O, ironie. Vorige week zeg ik lachend dat Pools eruitziet alsof je pc met het Nimda-virus besmet is. Blijkt dat kreng van een pc van me toch wel écht besmet te zijn! Gelukkig hebben de jongens van de helpdesk hem kunnen ontsmetten (waarvoor dank), en ze hebben ook meteen maar mijn hopeloos verouderde virusscanner geüpgraded.
‘Geüpgraded’. Vreemd, he? En toch is het zo helemaal goed. Je hoort ook wel eens iemand zeggen dat hij zijn pc ‘upgegreet’ heeft (ik spel het nu even zoals het klinkt), met de ‘ge’ tussen ‘up’ en ‘grade’. Dát is behoorlijk fout. “O ja!?” riep de kritische taalgebruiker uit, “‘opladen’ lijkt toch wel heel sterk op ‘upgraden’, en bij ‘opladen’ hoort nog altijd ‘opgeladen’!?” Ja zeker, maar ‘opladen’ is scheidbaar en ‘upgraden’ niet. Je ‘laadt’ een nieuw programma ‘op’ (met het werkwoord in twee stukken), maar je ‘upgradet’ je pc (met het werkwoord in één geheel). Alleen bij scheidbare werkwoorden staat ‘ge’ tussen de twee delen.
En dan die rare spelling. Werkwoorden die we uit het Engels overgenomen hebben, volgen exact dezelfde regels als rasechte Nederlandse werkwoorden. Wil je het voltooid deelwoord maken, dan bepaal je eerst de stam van het werkwoord. De stam van ‘spelen’ is ‘speel’, die van ‘branden’ is ‘brand’ – en nu komt het – de stam van ‘upgraden’ is ‘upgrade’. Dat is even moeilijk: de e spreek je niet uit, maar je moet ze wel spellen omdat je ‘upgrad’ verkeerd zou kunnen lezen.

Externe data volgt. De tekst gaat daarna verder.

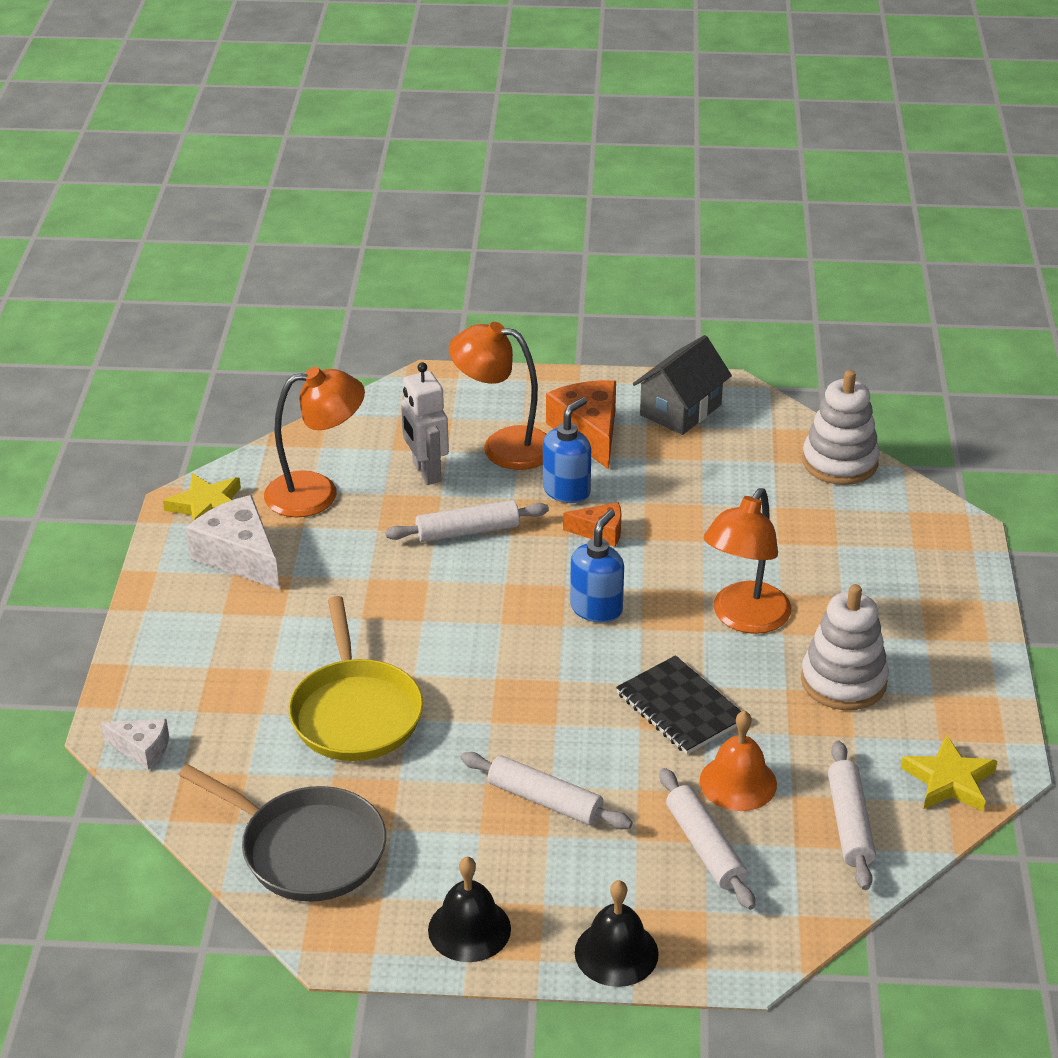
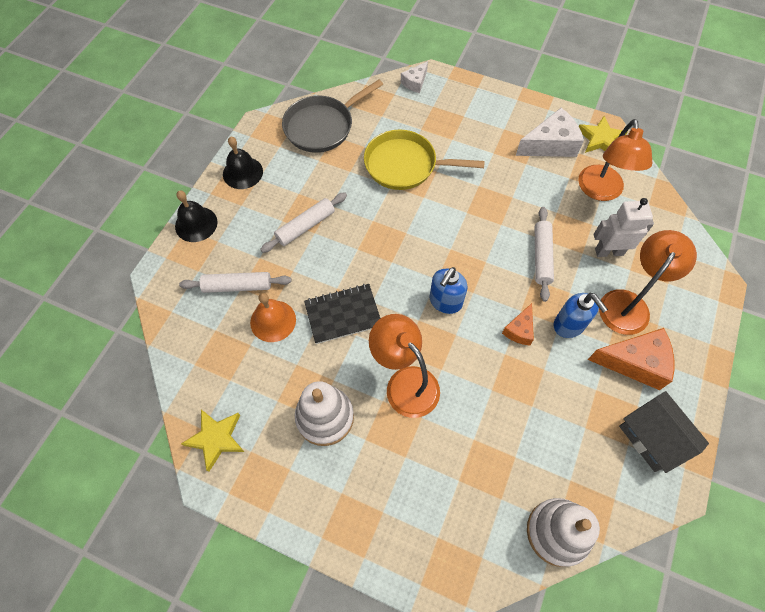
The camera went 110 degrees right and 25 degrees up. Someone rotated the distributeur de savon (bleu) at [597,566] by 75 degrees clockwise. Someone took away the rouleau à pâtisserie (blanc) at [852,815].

Met die stammen maak je ‘ge+speel+d’, ‘gespeeld’, ‘ge+brand+d’, ‘gebrand’ (aan het eind van een woord spellen we nooit twee d’s) en ‘ge+upgrade+d’, ‘geüpgraded’. Waarom d aan het eind en niet t? Omdat je in ‘upgraden’, net zoals in ‘branden’, een d hoort en die staat niet in het rijtje van ‘‘t kofschip’. En de puntjes op de u zijn de kers op de taart. Stonden ze er niet, dan las je ‘geup’. En dat willen we niet, he?